Kim de derse desin Cumhuriyet Halk Partisi seçmeni tarihinde hiç bu kadar kenetlenmemişti. Meral Akşener’in 2018 seçimlerinde aldığı oylar yaptığı manevra ile geri gitti. Yani yerelde ve genel seçimlerinde artık emanet oy alması imkânsız görülmektedir. 2023 Genel seçimlerinde eğer bazı illerde ittifak olmaz ise gerçek seçmenini görme imkânı olacak bu da İYİ Parti için tehlike çanlarının çalması demektir.
Gelelim HDP’nin durumuna. Her seçimde bazı sanatçıların ve sözde aydınların sözde demokrasi aşıklarının HDP güzellemesine şahit olsak da Türk Milleti HDP’nin bölücü niyetini de hayalini de bilmektedir. Bu sebepledir ki bu seçimde HDP’nin baraj altı kalma olasılığı bir hayli yüksektir.
2018 yılında yapılan Cumhurbaşkanlığı seçimlerinde Selahattin Demirtaş’ın aldığı oy %8,4’idi ancak milletvekilliği için aldığı oy %11,7’de kaldı. Bu tablo da CHP’den HDP’ye gelen emanet oylar olarak kayıtlara geçti. Bu tespitler ışığında HDP’nin barajı geçememe endişesi yaşaması anormal bir durum değildir.
Bugün seçim barajı %7 seviyesine düşmüş durumdadır. Bu da emanet oyların gitmeyeceğinin bir göstergesi olsa gerek. HDP’nin artık hiçbir partiden emanet oy alamayacağının bilinmesi gerekmektedir. Seçim yardımı anayasa mahkemesi tarafından serbest bırakılması talihsiz bir karardır. Zira bu yardımların bir şekilde kılıfa sokularak Kandil teröristlerine yardım olarak gönderildiğini sağır sultan dahi bilmekte ve duymaktadır.
Doğu ve Güneydoğu da HDP oyları %60 bulmaktadır. Bu oy seviyesi içerisinde bölgede sözü geçen Feodal unsurların (tarikat, cemaatler ve aşiret) oylarının güçlü bir etkisi olduğu bilinmektedir. Bölgede huzur ve barış ortamın sağlanması doğrudan seçmen üzerinde etkisini göstermektedir. Çünkü dünya üzerindeki tüm feodal yapılar devlet güçlü ise devletin yanında yer alıyor iken devlet zayıf ise devlete karşıt örgütlerin yanında yer almayı tercih etmişlerdir. Bugün devlet o kadar güçlüdür ki bu bölgenin barış ve huzur ile yoğrulmasına temel oluşturmaktadır.

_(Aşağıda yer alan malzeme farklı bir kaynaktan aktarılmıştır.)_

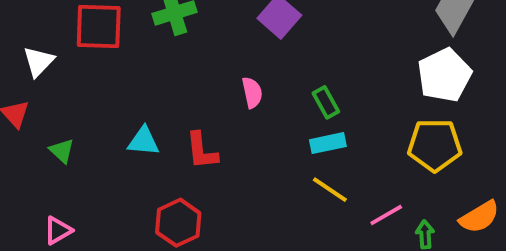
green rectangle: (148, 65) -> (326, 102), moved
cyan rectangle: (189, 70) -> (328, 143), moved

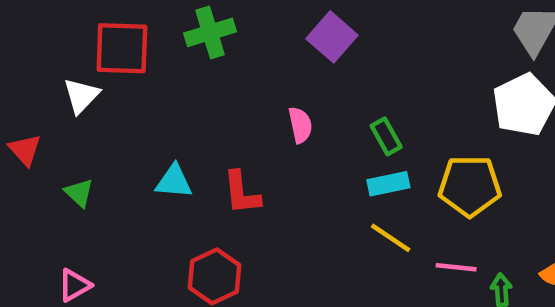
white triangle: (38, 62) -> (81, 96), moved
yellow pentagon: (435, 145) -> (470, 186), moved
pink line: (386, 215) -> (456, 267), turned 36

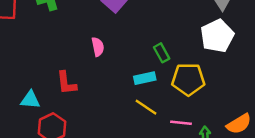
green rectangle: (386, 136) -> (162, 53), moved
cyan triangle: (174, 181) -> (30, 100), moved

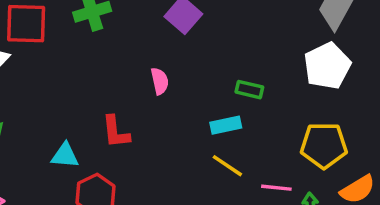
green rectangle: (162, 53) -> (249, 90), turned -48
yellow pentagon: (188, 79) -> (324, 145), moved

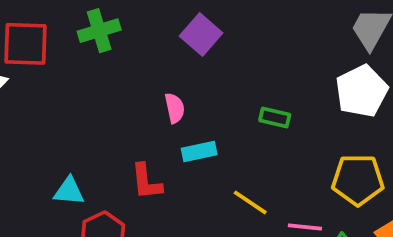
cyan rectangle: (226, 125) -> (199, 151), moved
red L-shape: (116, 132) -> (146, 182), moved

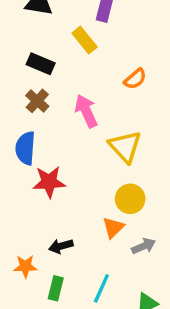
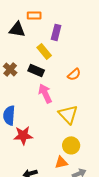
black rectangle: (41, 64) -> (36, 70), moved
brown cross: (37, 101) -> (10, 69), moved
orange triangle: (113, 228) -> (61, 162), turned 32

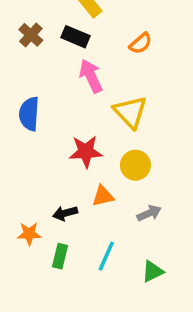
red star: (23, 135) -> (86, 151), moved
orange triangle: (61, 162) -> (103, 196), moved

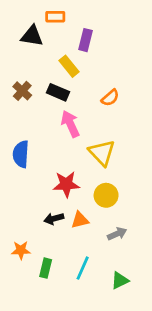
black arrow: (65, 213) -> (54, 219), moved

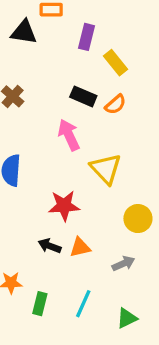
yellow rectangle: (69, 66) -> (115, 63), moved
black rectangle: (58, 92) -> (83, 96), moved
yellow circle: (106, 195) -> (138, 219), moved
black arrow: (54, 219) -> (50, 246), turned 36

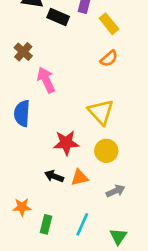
black rectangle: (83, 96) -> (58, 17), moved
pink arrow: (69, 135) -> (46, 80), moved
yellow circle: (138, 219) -> (106, 151), moved
green triangle: (127, 318) -> (118, 236), turned -30

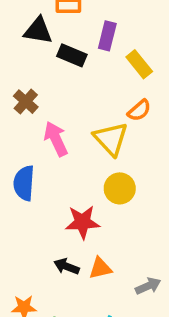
yellow triangle: (101, 112) -> (111, 139), moved
yellow circle: (106, 151) -> (120, 188), moved

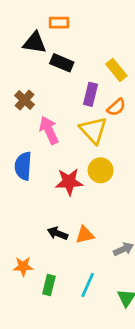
purple rectangle: (107, 36) -> (91, 94), moved
red star: (82, 222) -> (69, 182), moved

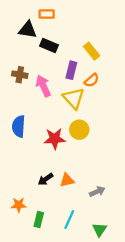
brown cross: (25, 100) -> (20, 75), turned -32
pink arrow: (49, 130) -> (43, 86), moved
black arrow: (58, 233) -> (46, 179), turned -56

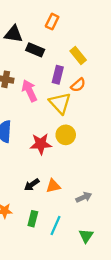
orange rectangle: (47, 14) -> (52, 22), moved, turned -64
green rectangle: (39, 220) -> (33, 219), moved

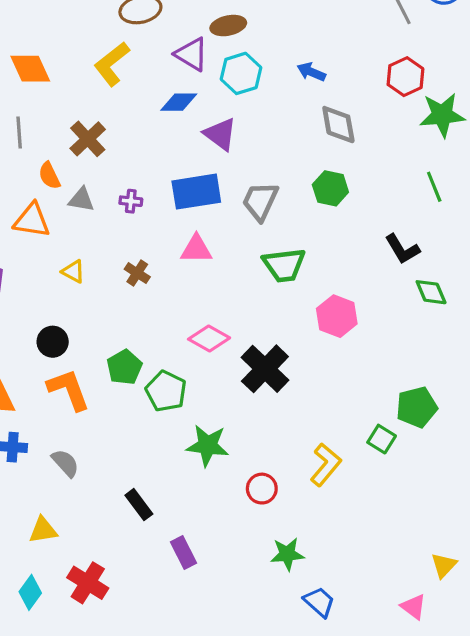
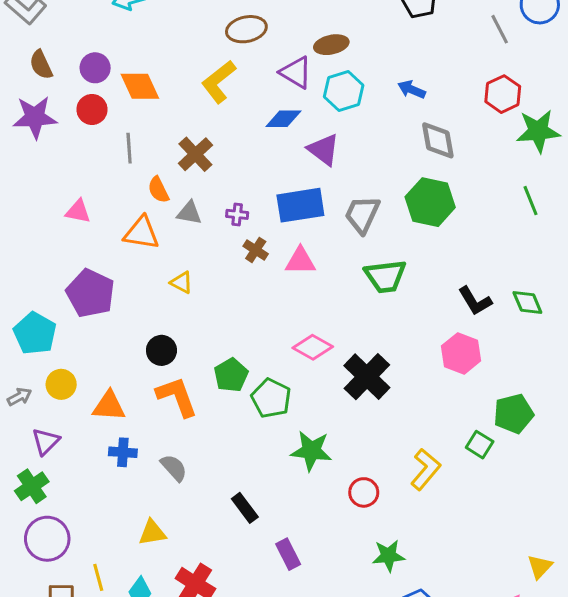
green hexagon: (330, 188) -> (430, 202), size x1.4
black L-shape: (402, 249) -> (475, 301), moved
brown cross: (137, 273) -> (256, 250), moved
pink hexagon: (337, 316) -> (461, 353), moved

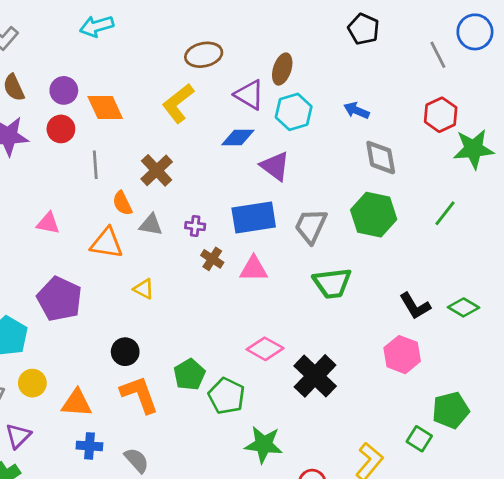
brown ellipse: (331, 45) -> (282, 69), turned -60
green line: (531, 201) -> (445, 213), moved, turned 60
green diamond: (527, 302) -> (464, 307), turned -36

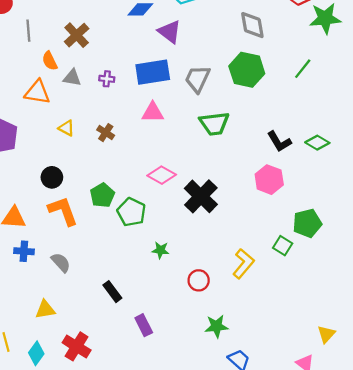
brown cross: (212, 259) -> (106, 133), moved
green star: (264, 444) -> (161, 250), size x0.6

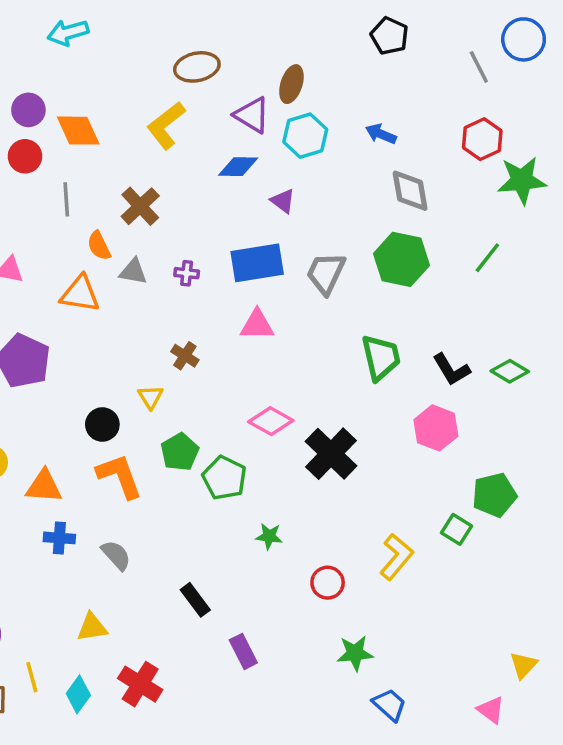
purple triangle: (169, 32) -> (283, 201), size x0.7
green trapezoid: (214, 124) -> (381, 357), moved, turned -96
yellow triangle: (66, 128) -> (150, 397), moved, turned 30

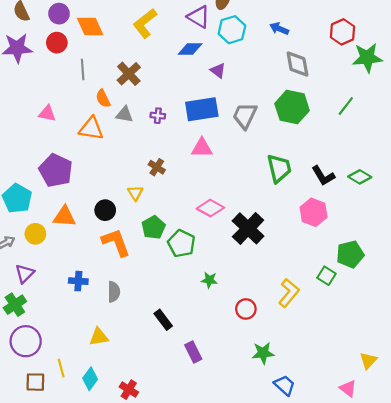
orange triangle: (44, 486) -> (64, 217), moved
gray semicircle: (116, 555) -> (114, 292), turned 42
red cross: (140, 684) -> (129, 390), moved, size x0.7

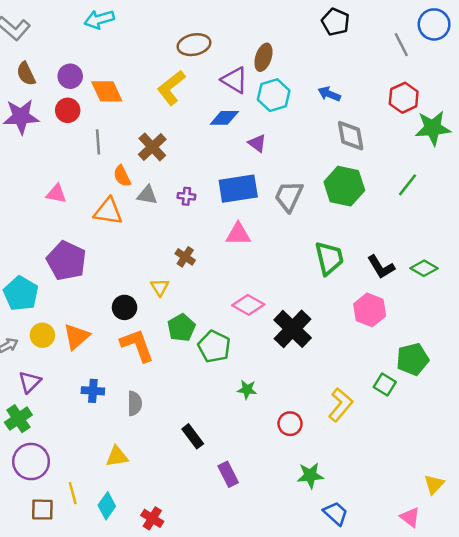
orange triangle: (64, 217) -> (77, 336), moved, turned -45

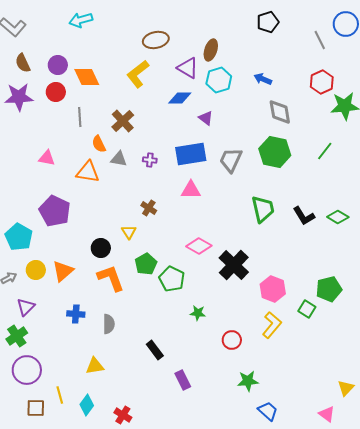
black pentagon: (335, 22) -> (268, 22), turned 30
pink hexagon: (370, 310) -> (273, 289), moved

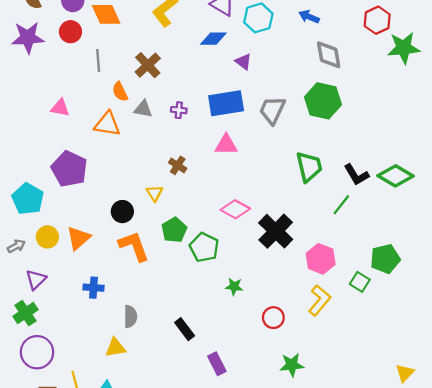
green line: (325, 151) -> (341, 205), moved
green diamond: (338, 217) -> (396, 176), size x1.4
gray semicircle: (109, 324) -> (130, 316), moved

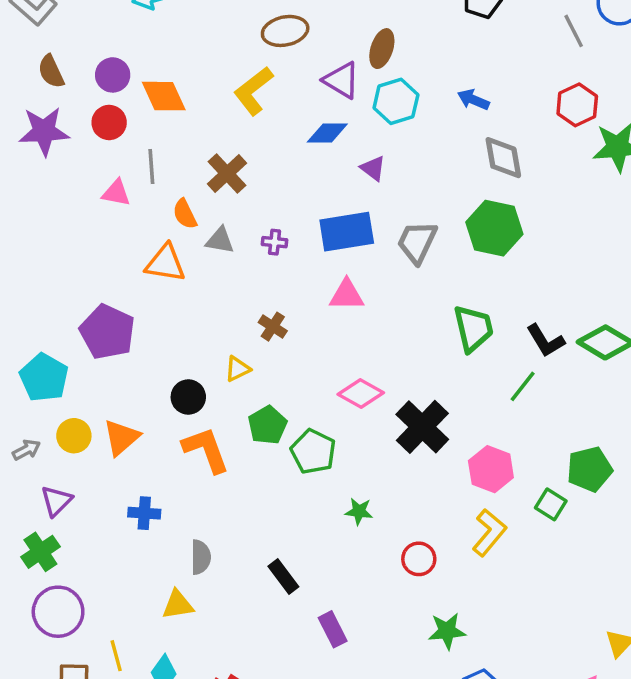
pink triangle: (60, 108) -> (116, 193), moved
yellow triangle: (155, 193) -> (238, 369), turned 36

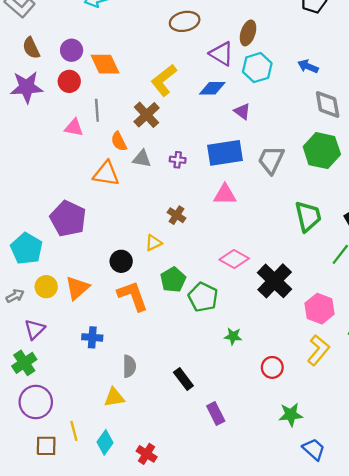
yellow L-shape: (253, 91) -> (164, 80), moved

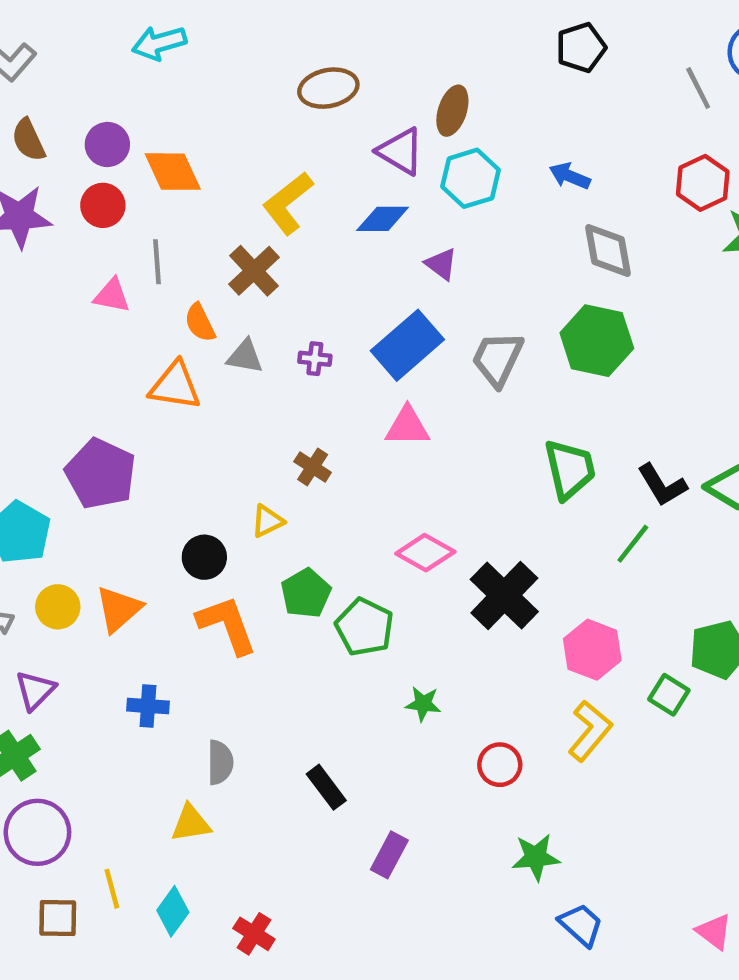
blue rectangle: (225, 153) -> (407, 345), turned -32
purple rectangle: (216, 414) -> (389, 855), turned 55

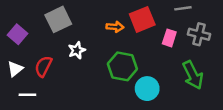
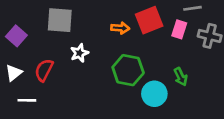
gray square: (58, 19) -> (60, 20), turned 30
pink rectangle: (169, 38) -> (179, 29), moved
green arrow: (193, 75) -> (181, 77), moved, size x0.6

Devletin o bölgede gücünü gösteren bir diğer örnek ise HDP Diyarbakır İl Başkanlığı önünde teröristler tarafından çocukları kaçırılan annelerin eylemler ile HDP’ye baş kaldırmasıdır.
Mevcut iktidarın değişip değişmeyeceğini sandıklar açılınca hep birlikte göreceğiz. Bu halk feraset sahibidir. Feraset sahibi milletimiz sandıkta herkesin hakkına düşen faturayı kesecektir.
Örneğin oy kullanmadan önce vatandaşlarımızın sorgulayacağı başlıklardan bazıları şöyledir;
- 11 ili kapsayan asrın felaketinin yaraları kapanmadan HDP ile kol kola iktidar olmak için iş birliğine gidenleri de,
- Kentsel dönüşüme karşı çıkanları da,
- Ekonominin bu duruma düşmesinde payı olanları da,
- Dış politikadaki doğruları ve yanlışları da,
- İHA, SİHA ve Kızıl Elma gibi milli projelerimizin üretimine destek olanı da olmayanı da değerlendirecek sonrasında oyunu sandığa atacaktır.
Sonuç olarak HDP artık kendi ayaklarının üstünde duran bir parti olmak zorundadır. Eğer yıllardır Türkiye Partisi olamadılar ve sadece küçük ve belirli bir zümreden oy alabiliyorlarsa da sorunu kendilerinde aramaları şarttır. Bizler apo’nun heykelini dikeceğiz, bizler sırtımızı YPG/PKK’ya dayadık diyenler yüce Türk Milletinden geçer not hiçbir vakit alamayacaktır. Siyasi oyunlar sebebiyle Partisinin başında Cumhuriyet kelimesi olan bir partinin bu hainlere emanet oy vermesi trajik bir olay iken bu durumun gözlemini yapmak ve faturayı kesmek yüce Türk Milletinin görevi ve sorumluluğudur. CHP seçmeni aslına dönüp tercihini Cumhuriyetten yana mı kullanacak? Yoksa geçmişte olduğu gibi emanet oy ile HDP’yi mi destekleyecek bunu zaman gösterecektir.